Glas, "Yaşını, Katolik olmasını ve çok genç yaşta evlendiğini hesaba kattığımızda, betona gömülü bulunan oyuncak askerin bir hamilelik işareti olabileceğinden şüphelendik" dedi. Glas, Patricia'nın öldüğü dönemde bir kaçak olarak değerlendirildiğini ve çocuğunu evlatlık vermiş olabileceğini de sözlerine ekledi.
Ancak böyle bir çocuk varsa da bulmak çok kolay değil.

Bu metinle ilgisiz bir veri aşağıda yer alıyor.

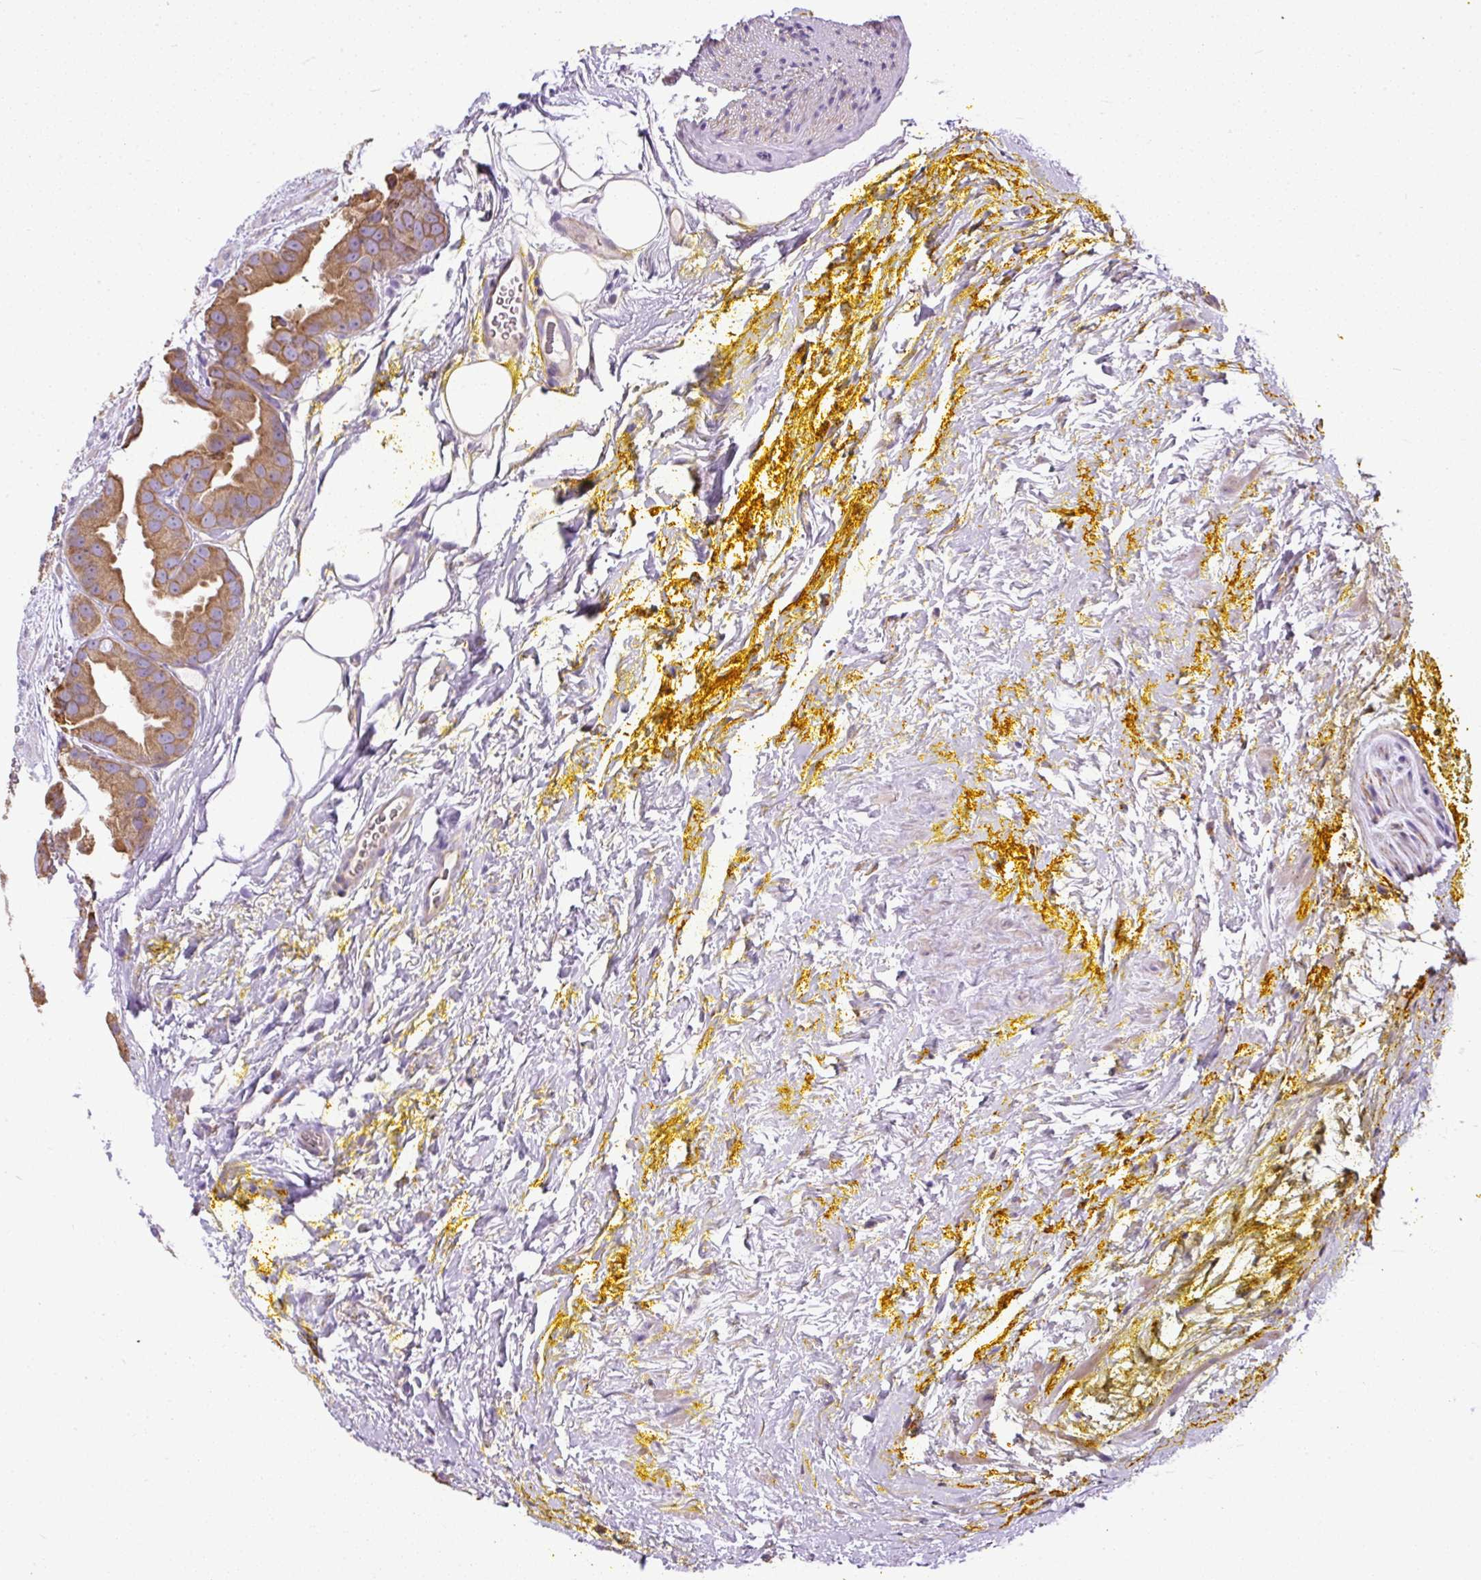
{"staining": {"intensity": "moderate", "quantity": ">75%", "location": "cytoplasmic/membranous"}, "tissue": "prostate cancer", "cell_type": "Tumor cells", "image_type": "cancer", "snomed": [{"axis": "morphology", "description": "Adenocarcinoma, High grade"}, {"axis": "topography", "description": "Prostate"}], "caption": "High-magnification brightfield microscopy of prostate cancer (adenocarcinoma (high-grade)) stained with DAB (brown) and counterstained with hematoxylin (blue). tumor cells exhibit moderate cytoplasmic/membranous staining is appreciated in approximately>75% of cells. The staining was performed using DAB to visualize the protein expression in brown, while the nuclei were stained in blue with hematoxylin (Magnification: 20x).", "gene": "FAM149A", "patient": {"sex": "male", "age": 63}}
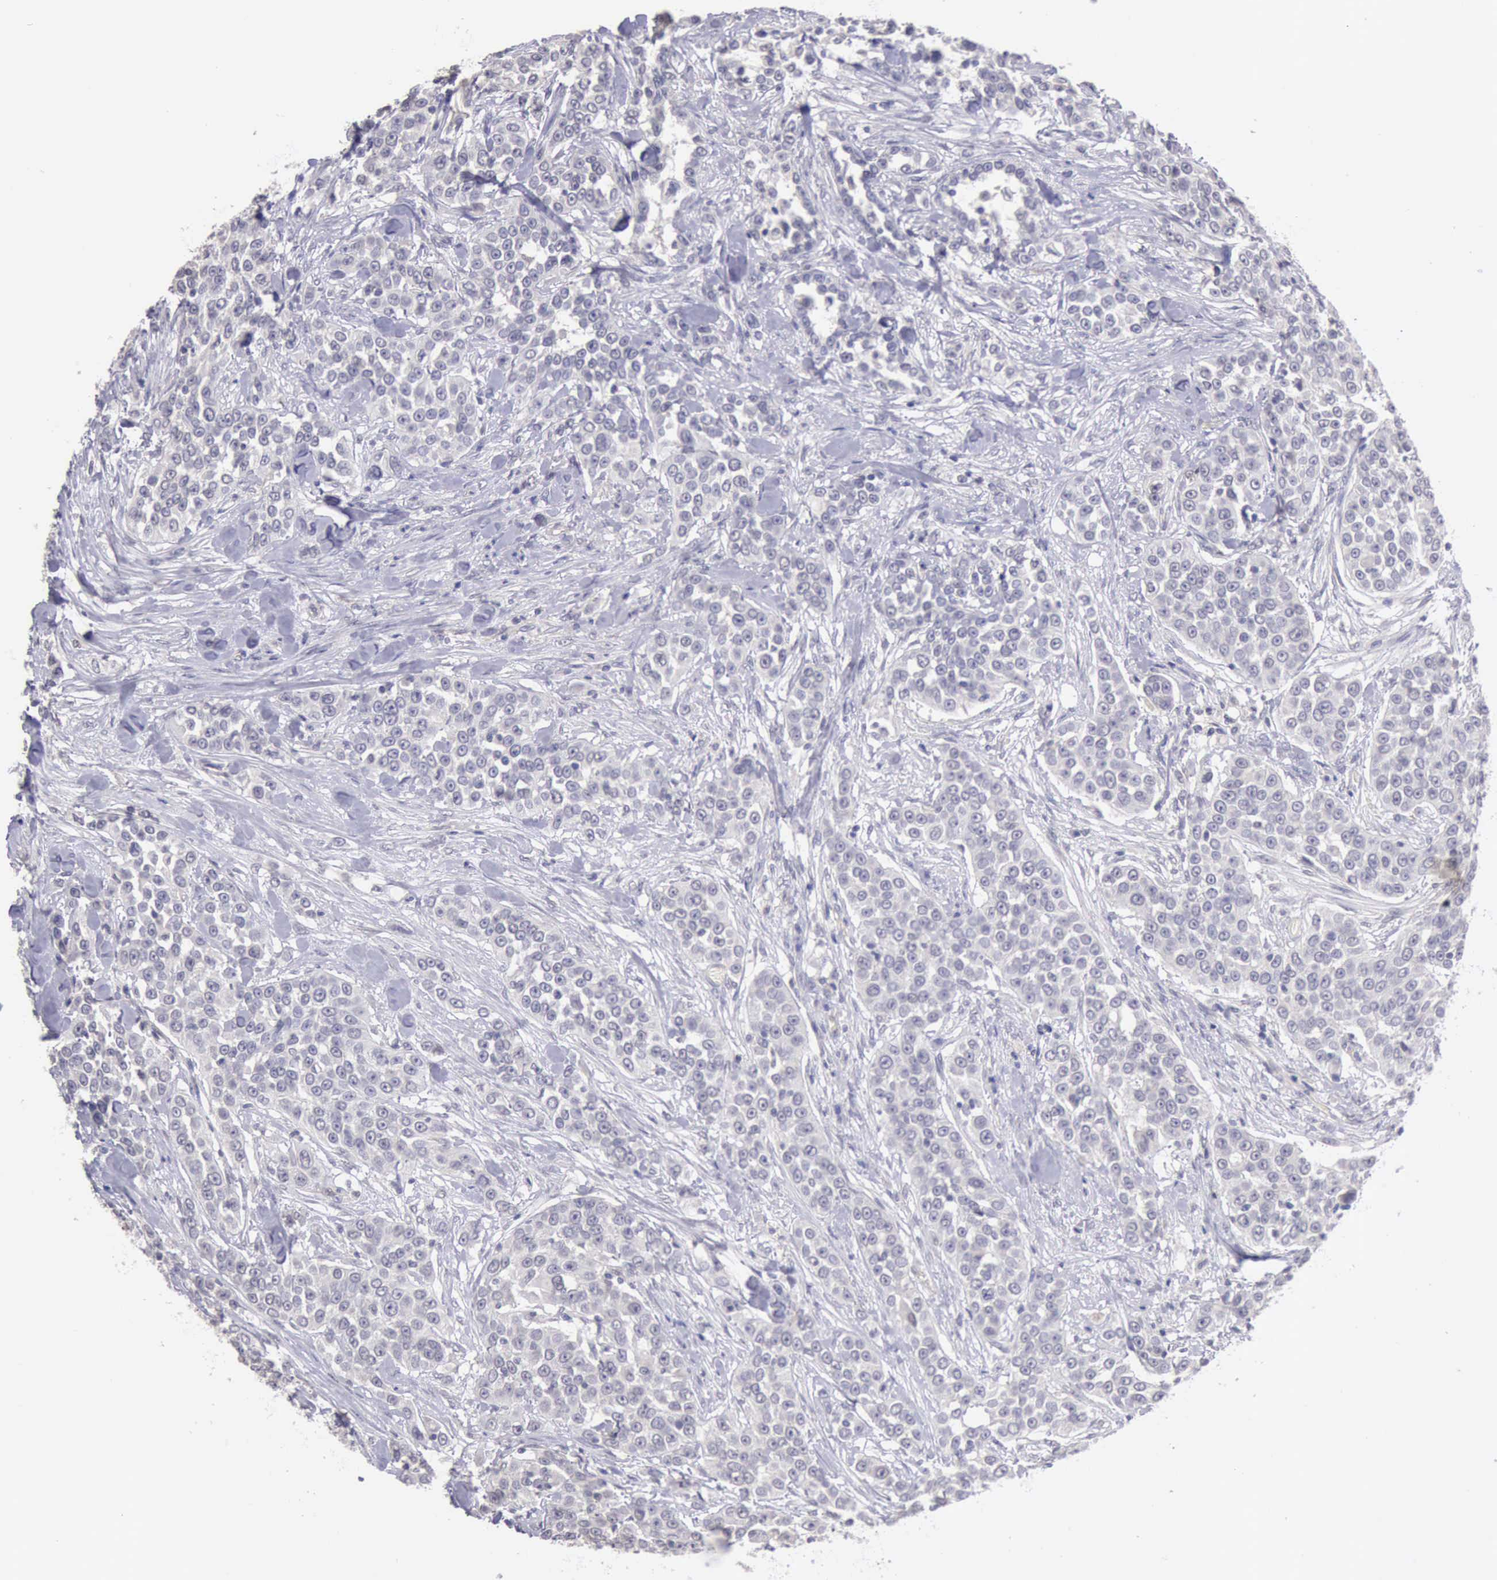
{"staining": {"intensity": "negative", "quantity": "none", "location": "none"}, "tissue": "urothelial cancer", "cell_type": "Tumor cells", "image_type": "cancer", "snomed": [{"axis": "morphology", "description": "Urothelial carcinoma, High grade"}, {"axis": "topography", "description": "Urinary bladder"}], "caption": "This is a image of IHC staining of urothelial cancer, which shows no positivity in tumor cells.", "gene": "KCND1", "patient": {"sex": "female", "age": 80}}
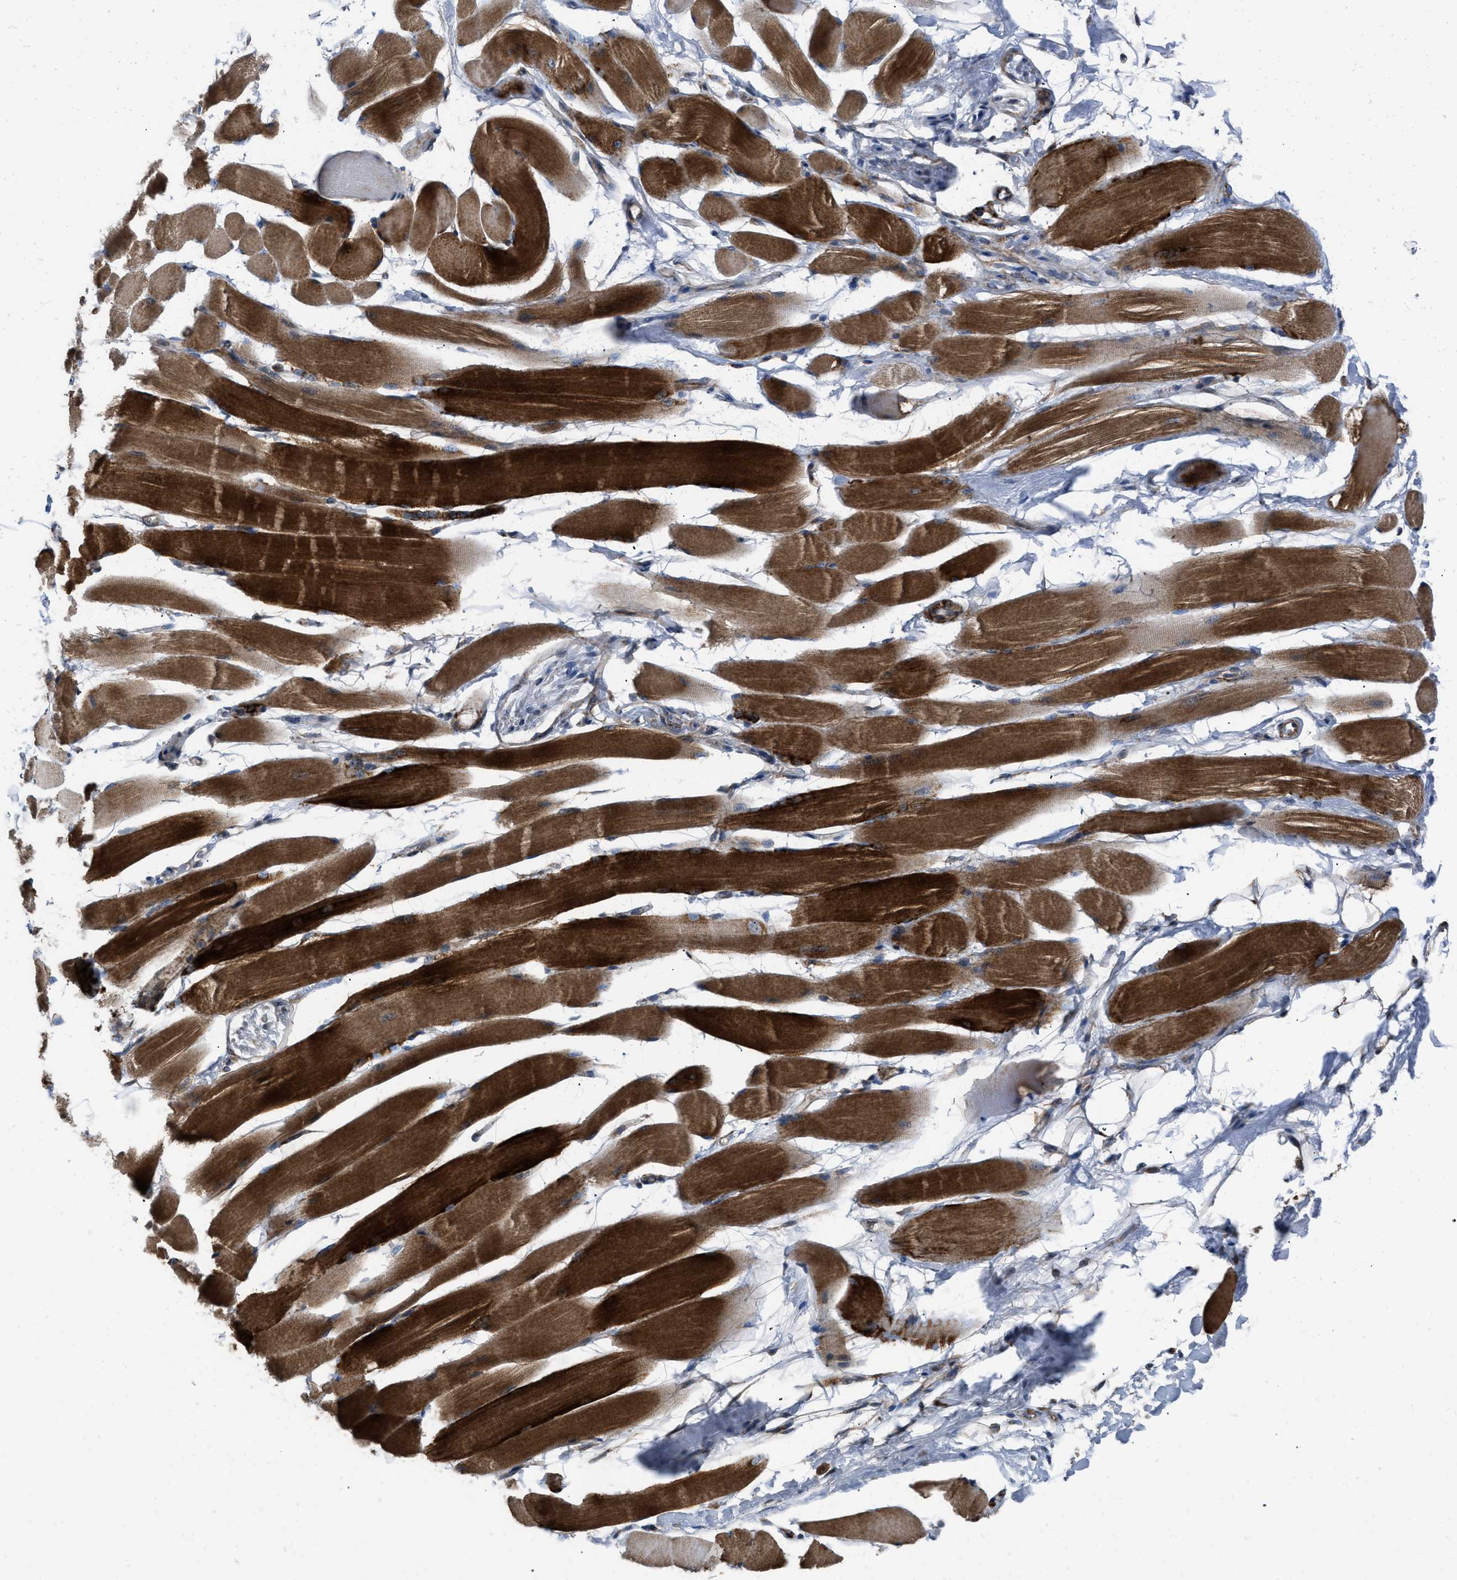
{"staining": {"intensity": "strong", "quantity": ">75%", "location": "cytoplasmic/membranous"}, "tissue": "skeletal muscle", "cell_type": "Myocytes", "image_type": "normal", "snomed": [{"axis": "morphology", "description": "Normal tissue, NOS"}, {"axis": "topography", "description": "Skeletal muscle"}, {"axis": "topography", "description": "Peripheral nerve tissue"}], "caption": "IHC of benign skeletal muscle displays high levels of strong cytoplasmic/membranous expression in approximately >75% of myocytes.", "gene": "AKAP1", "patient": {"sex": "female", "age": 84}}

Çünkü o yıllarda bir çocuk evlat edinildiği ya da terk edildiği takdirde, doğum belgelerine biyolojik anne baba yerine evlat edinen anne babanın isimleri yazılıyordu.
SIRADAKİ HEDEF BELLİ
Öte yandan Glas, Patricia'nın evli olduğu kişinin, iskeletin bulunduğu binayla bağlantılı olduğunu söyledi ancak soruşturmanın devam etmesini gerekçe göstererek fazla ayrıntı vermekten kaçındı.
Glas, bu kişinin kimliğinin tespit edildiğini ve o yıllarda neler yaptığına dair ayrıntıların araştırıldığını vurguladı.
Patricia'nın akrabalarına ve tanıdıklarına seslenerek kendilerine ulaşıp genç kadının başına gelenleri aydınlatmalarına yardımcı olmalarını da isteyen Glas, "O zamana dair hatırladıkları herhangi bir şey, o dönemde binada yaşamış herhangi biri, bize Patricia ya da evli olduğu kişi hakkında bilgi sağlayabilecek herhangi biri... Peşinden gidebileceğimiz her türlü bilgi" diye konuştu.
Patricia'nın kimliğinin nihayet tespit edilmesiyle polisin önündeki bir sonraki adımın netleştiğini de sözlerine ekleyen Glas, "Onu kimin öldürdüğünü bulacağız" dedi.
CNN International"ın A teen was found buried in a basement in New York. An engraved ring helped police learn her identity two decades later" başlıklı haberinden derlenmiştir.